━━━━━ Dataset entries

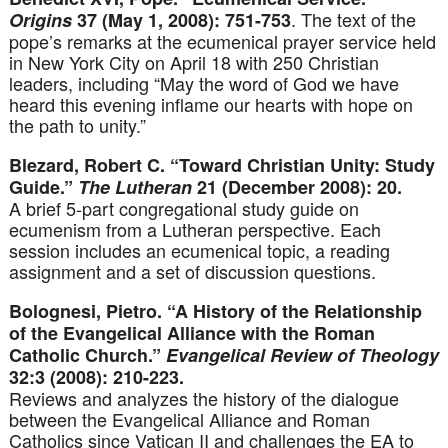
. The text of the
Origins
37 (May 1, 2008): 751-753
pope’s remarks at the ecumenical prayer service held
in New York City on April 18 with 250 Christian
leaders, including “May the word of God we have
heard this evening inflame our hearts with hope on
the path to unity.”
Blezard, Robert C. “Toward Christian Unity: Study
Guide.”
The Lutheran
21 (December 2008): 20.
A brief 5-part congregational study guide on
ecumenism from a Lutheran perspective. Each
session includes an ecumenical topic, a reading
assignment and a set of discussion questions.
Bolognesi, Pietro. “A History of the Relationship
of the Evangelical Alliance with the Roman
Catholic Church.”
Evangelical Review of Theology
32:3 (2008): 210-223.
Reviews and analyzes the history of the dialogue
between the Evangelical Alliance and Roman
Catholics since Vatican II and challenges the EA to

━━━━━━━━━━
━━━━━ Dataset entries

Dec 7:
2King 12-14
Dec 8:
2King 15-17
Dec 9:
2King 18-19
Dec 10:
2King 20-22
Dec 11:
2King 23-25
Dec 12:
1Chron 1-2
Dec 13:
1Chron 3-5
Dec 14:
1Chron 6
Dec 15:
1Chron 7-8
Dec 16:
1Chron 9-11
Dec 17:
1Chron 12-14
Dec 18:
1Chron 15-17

━━━━━━━━━━

● Written task:
The lines above from the one containing "in New York" through the one containing "between the Evangelical Alliance and Roman" are to be set down exactly, and no others.

● The answer:
in New York City on April 18 with 250 Christian
leaders, including “May the word of God we have
heard this evening inflame our hearts with hope on
the path to unity.”
Blezard, Robert C. “Toward Christian Unity: Study
Guide.”
The Lutheran
21 (December 2008): 20.
A brief 5-part congregational study guide on
ecumenism from a Lutheran perspective. Each
session includes an ecumenical topic, a reading
assignment and a set of discussion questions.
Bolognesi, Pietro. “A History of the Relationship
of the Evangelical Alliance with the Roman
Catholic Church.”
Evangelical Review of Theology
32:3 (2008): 210-223.
Reviews and analyzes the history of the dialogue
between the Evangelical Alliance and Roman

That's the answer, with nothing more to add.